Monday, February 22, 2010

And as she sits upon her place/Her innocence laid on her face



That title comes from a song I love, The Infanta by The Decemberists. It makes all of the bones in my body wake up, it's that good.

I don't know why, but I've been thinking about ee cummings' poem "I Carry Your Heart" for the last 24 hours straight. Let's have all of that beauty copied here, yes?



i carry your heart with me(i carry it in
my heart)i am never without it(anywhere
i go you go,my dear;and whatever is done
by only me is your doing,my darling)

i fear
no fate(for you are my fate,my sweet)i want
no world(for beautiful you are my world,my true)
and it's you are whatever a moon has always meant
and whatever a sun will always sing is you

here is the deepest secret nobody knows
(here is the root of the root and the bud of the bud
and the sky of the sky of a tree called life;which grows
higher than soul can hope or mind can hide)
and this is the wonder that's keeping the stars apart

i carry your heart(i carry it in my heart)


-ee cummings



Let me ask something, in all seriousness here.

Say you have someone in your life (or you want to put back in your life) that makes you feel like doing the following things:

screaming until you can't anymore, laughing, crying heavily, hugging, kissing, potential bone jumping in the middle of the sidewalk, listening to, hitting, throwing beverages of the Cherry Coke variety at, excited to see and nervous to see and maybe feel like throwing up around...

Are you in love?

I keep telling myself no, because of so many circumstances. There's always time to blame and being busy with my own life and the million things I seem to never stop doing. And the fact that we haven't properly talked, like talk talked in ages.
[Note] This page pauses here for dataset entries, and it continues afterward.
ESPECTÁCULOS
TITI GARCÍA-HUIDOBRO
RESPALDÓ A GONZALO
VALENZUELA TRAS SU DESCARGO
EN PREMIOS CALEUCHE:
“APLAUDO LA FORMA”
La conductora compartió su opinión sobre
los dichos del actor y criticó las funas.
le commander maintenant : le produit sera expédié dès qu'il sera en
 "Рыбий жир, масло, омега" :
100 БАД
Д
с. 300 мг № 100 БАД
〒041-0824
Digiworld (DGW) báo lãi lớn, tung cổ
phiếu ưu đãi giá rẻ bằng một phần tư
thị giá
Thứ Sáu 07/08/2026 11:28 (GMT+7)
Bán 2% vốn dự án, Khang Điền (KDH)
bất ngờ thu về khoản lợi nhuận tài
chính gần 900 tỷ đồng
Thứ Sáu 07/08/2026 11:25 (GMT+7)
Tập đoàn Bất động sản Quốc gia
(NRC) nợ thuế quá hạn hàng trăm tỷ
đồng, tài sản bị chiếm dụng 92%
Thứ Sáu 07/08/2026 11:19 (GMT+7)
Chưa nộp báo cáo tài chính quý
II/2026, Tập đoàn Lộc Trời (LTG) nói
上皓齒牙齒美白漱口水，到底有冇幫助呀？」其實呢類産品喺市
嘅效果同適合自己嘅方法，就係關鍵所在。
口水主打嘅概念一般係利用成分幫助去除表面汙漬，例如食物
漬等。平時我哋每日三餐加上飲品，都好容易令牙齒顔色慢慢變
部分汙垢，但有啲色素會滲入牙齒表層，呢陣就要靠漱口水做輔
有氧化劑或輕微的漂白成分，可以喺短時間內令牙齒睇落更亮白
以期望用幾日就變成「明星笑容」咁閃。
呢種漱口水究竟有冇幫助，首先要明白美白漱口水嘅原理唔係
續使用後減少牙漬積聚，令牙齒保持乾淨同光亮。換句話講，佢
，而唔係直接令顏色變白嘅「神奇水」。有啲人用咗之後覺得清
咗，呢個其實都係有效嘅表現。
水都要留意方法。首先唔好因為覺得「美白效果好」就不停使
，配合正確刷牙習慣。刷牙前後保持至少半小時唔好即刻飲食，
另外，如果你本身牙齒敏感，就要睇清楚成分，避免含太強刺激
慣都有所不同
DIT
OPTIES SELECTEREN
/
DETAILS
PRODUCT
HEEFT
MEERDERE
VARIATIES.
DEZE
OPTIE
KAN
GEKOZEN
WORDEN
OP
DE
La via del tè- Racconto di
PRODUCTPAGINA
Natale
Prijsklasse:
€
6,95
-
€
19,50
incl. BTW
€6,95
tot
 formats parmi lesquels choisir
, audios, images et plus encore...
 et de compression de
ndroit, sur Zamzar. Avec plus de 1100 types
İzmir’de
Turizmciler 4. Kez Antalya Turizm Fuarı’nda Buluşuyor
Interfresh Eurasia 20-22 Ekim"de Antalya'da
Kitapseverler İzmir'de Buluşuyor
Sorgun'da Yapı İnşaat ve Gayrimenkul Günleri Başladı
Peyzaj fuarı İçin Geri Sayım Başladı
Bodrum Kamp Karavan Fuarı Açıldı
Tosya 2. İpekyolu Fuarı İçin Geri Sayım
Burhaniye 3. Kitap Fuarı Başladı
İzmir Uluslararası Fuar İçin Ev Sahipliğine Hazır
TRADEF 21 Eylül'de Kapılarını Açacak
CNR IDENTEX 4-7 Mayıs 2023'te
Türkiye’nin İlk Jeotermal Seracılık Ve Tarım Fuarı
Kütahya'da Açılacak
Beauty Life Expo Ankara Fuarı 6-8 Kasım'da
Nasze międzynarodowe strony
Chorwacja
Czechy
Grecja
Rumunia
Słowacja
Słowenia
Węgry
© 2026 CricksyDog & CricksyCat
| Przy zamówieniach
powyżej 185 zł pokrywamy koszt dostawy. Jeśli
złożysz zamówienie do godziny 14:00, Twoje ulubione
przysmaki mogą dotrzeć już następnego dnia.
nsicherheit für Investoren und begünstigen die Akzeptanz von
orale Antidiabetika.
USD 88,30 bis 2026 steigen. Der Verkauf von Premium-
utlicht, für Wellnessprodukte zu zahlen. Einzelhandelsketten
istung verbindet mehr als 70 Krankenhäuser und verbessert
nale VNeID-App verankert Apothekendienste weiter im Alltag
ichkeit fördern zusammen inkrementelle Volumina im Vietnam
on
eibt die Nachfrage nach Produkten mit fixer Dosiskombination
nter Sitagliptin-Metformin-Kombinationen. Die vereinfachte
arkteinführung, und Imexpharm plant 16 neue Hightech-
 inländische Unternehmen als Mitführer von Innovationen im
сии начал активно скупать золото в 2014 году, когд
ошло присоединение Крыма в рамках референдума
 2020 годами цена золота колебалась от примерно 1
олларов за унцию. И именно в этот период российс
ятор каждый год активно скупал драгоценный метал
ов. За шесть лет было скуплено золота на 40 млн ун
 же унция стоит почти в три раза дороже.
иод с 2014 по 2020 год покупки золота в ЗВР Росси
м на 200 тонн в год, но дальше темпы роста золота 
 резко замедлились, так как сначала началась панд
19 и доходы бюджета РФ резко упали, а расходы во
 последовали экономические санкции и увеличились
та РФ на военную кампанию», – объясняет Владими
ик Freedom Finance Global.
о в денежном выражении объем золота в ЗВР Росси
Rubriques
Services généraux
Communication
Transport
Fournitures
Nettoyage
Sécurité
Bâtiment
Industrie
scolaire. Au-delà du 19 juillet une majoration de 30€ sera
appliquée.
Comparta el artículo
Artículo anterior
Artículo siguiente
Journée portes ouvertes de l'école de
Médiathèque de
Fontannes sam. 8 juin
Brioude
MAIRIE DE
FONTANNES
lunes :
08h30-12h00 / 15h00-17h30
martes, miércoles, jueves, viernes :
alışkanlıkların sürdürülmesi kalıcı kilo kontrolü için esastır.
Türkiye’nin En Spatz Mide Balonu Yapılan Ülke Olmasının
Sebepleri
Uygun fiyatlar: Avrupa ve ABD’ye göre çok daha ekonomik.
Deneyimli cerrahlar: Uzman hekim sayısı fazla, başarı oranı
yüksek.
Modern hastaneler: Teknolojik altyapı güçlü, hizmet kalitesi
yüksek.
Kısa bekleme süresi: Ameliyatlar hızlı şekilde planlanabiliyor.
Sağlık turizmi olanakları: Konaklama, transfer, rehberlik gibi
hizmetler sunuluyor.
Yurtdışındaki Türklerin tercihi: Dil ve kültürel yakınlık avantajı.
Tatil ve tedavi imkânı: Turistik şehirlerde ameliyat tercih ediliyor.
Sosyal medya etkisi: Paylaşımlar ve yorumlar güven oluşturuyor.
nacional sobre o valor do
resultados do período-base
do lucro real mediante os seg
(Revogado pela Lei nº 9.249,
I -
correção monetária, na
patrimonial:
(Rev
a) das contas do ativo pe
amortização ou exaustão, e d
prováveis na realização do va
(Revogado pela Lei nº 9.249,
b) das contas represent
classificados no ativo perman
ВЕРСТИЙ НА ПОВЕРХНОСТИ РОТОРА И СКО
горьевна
But lately, I'm late with everything and can't focus. I'll always be busy. I guess I'm scared that one day, all this rush to get somewhere will cause me to miss out.

I just need to sit and think for awhile. I'm starting to sound like a broken record. Though I'm scared to because all of these thoughts make me feel like I'm out of breath.

It sounds like desperation, but as a girl who has considered herself long to be no man's woman, it is beyond a shock to my system. I feel like I've been dropkicked. For some time now.

It's so hard for me to pretend nothing is going on in my head, to keep moving and dressing up and wearing that same red lipstick and wondering, if when he sees me, do I ever look better than before?

Sometimes, knowing just a sliver of the mind would be nice.

In that case, I should focus more on my own.

Love to you all,
Heather

12 comments:

Anonymous said...

cute heart pics .. love them! :)

~ http://hellomisschic.blogspot.com

SabinePsynopsis said...

Ah love, isn't it a splendid (if slightly stressful) thing? Noone is a no (wo)man's (wo)man, me think.

BonBon Rose Girls Kristin said...

Can you imagine your life without this person. If they weren't in it anymore would you be ok? I can't imagine life without the hubs!

Phoenix said...

No one can tell you if you're in love except you.

But I will say this: that the person you wrote about, the one who makes you laugh, cry heavily, and gets you excited and nervous to see him...

I have one of those too. And a long time ago, he wrote down a poem - ee cumming's "I carry Your Heart", to be exact - on a piece of paper, and I carry it in my inside jacket pocket so that it rests against my heart during my day.

I don't know if that's the answer you're looking for, or if it's the question you needed to hear...but that's my story. And I'm sticking to it (and to the boy who wrote a peom down for me to carry alongside my own heart.)

E said...

love the first photo

-Erica
http://allaboutitt.blogspot.com/

Natalie said...

Hmmm, I guess the question "are you in love?" doesn't exactly have a simple or easy answer, now does it? :/ I really don't know much about love, but I suppose I'd agree with the person that said that you can only answer that yourself. I guess just take a deep breath and think things through, and good luck :)

Unknown said...

cool lyrics.

JennyMac said...

Love the pics...

and as for love, I would ask if your life would be less without this person....

And will you pretty please link your email to your blogger profile? I wanted to respond to one of your comments and got 'no reply at blogger' as your email. Boo! :)

Jaime @ laviejaime said...

That poem is amazing.

kathleen said...

I love your blog. It's stunning.

Suzy said...

The first guy I almost married, when I was 19, was an e.e. freak. He was also into Yevgeny Yevtushenko, a Russian poet.

The man that made my heart/body do all those things you mentioned? Yeah, for me it was love. He had no idea at the time. Well maybe a little. But he married someone else and I'll never be the same.

prashant said...

I can't imagine life without the hubs!